--- LISTED RECORDS Enclosed Below ---
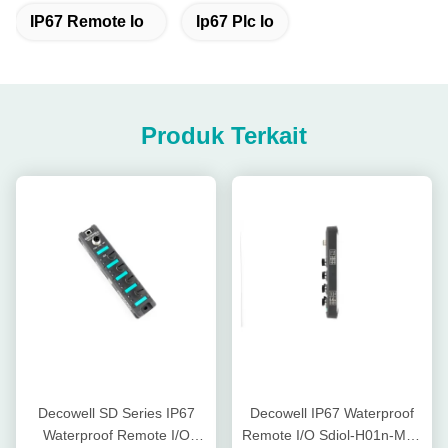
IP67 Remote Io
Ip67 Plc Io
Produk Terkait
Decowell SD Series IP67
Decowell IP67 Waterproof
Waterproof Remote I/O
Remote I/O Sdiol-H01n-M12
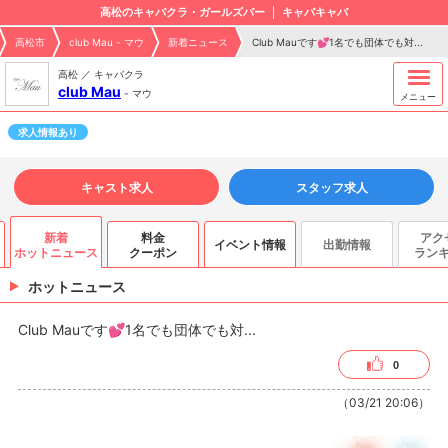
高松のキャバクラ・ガールズバー
キャバキャバ
高松市
club Mau - マウ
新着ニュース
Club Mauです💕1名でも団体でも対...
高松 ／ キャバクラ
club Mau
-
マウ
メニュー
求人情報あり
キャスト求人
スタッフ求人
新着
料金
アク
イベント情報
出勤情報
ホットニュース
クーポン
ラン
ホットニュース
Club Mauです💕1名でも団体でも対...
0
（03/21 20:06）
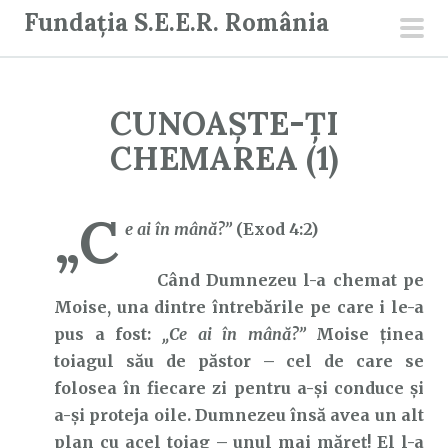
S
Fundația S.E.E.R. România
a
men
r
prin
i
CUNOAȘTE-ȚI
l
a
CHEMAREA (1)
c
o
„C
n
e ai în mână?”
(Exod 4:2)
ț
Când Dumnezeu l-a chemat pe
i
Moise, una dintre întrebările pe care i le-a
n
pus a fost:
„Ce ai în mână?”
Moise ținea
u
toiagul său de păstor – cel de care se
t
folosea în fiecare zi pentru a-și conduce și
a-și proteja oile. Dumnezeu însă avea un alt
plan cu acel toiag – unul mai măreț! El l-a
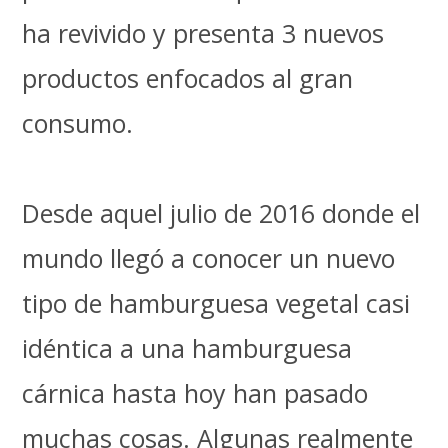
ha revivido y presenta 3 nuevos
productos enfocados al gran
consumo.
Desde aquel julio de 2016 donde el
mundo llegó a conocer un nuevo
tipo de hamburguesa vegetal casi
idéntica a una hamburguesa
cárnica hasta hoy han pasado
muchas cosas. Algunas realmente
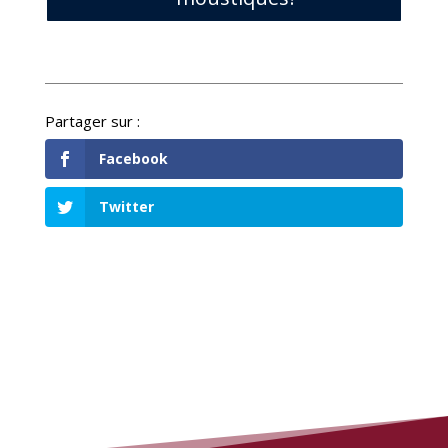
Facebook
Twitter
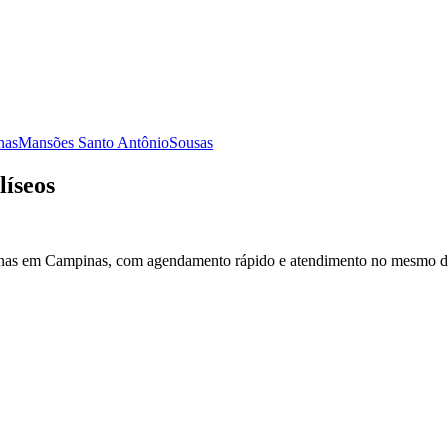
nas
Mansões Santo Antônio
Sousas
íseos
nas em Campinas, com agendamento rápido e atendimento no mesmo di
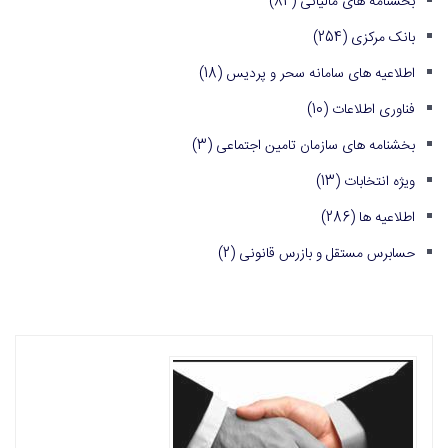
بخشنامه های مالیاتی
(84)
بانک مرکزی
(254)
اطلاعیه های سامانه سحر و پردیس
(18)
فناوری اطلاعات
(10)
بخشنامه های سازمان تامین اجتماعی
(3)
ویژه انتخابات
(13)
اطلاعیه ها
(286)
حسابرس مستقل و بازرس قانونی
(2)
--- End of Enclosed LISTED RECORDS ---
# EXERCISE OBJECTIVE
Look through the entries above, find each line containing "Dumnezeu", and copy it.

# FINISHED TASK
Când Dumnezeu l-a chemat pe
a-și proteja oile. Dumnezeu însă avea un alt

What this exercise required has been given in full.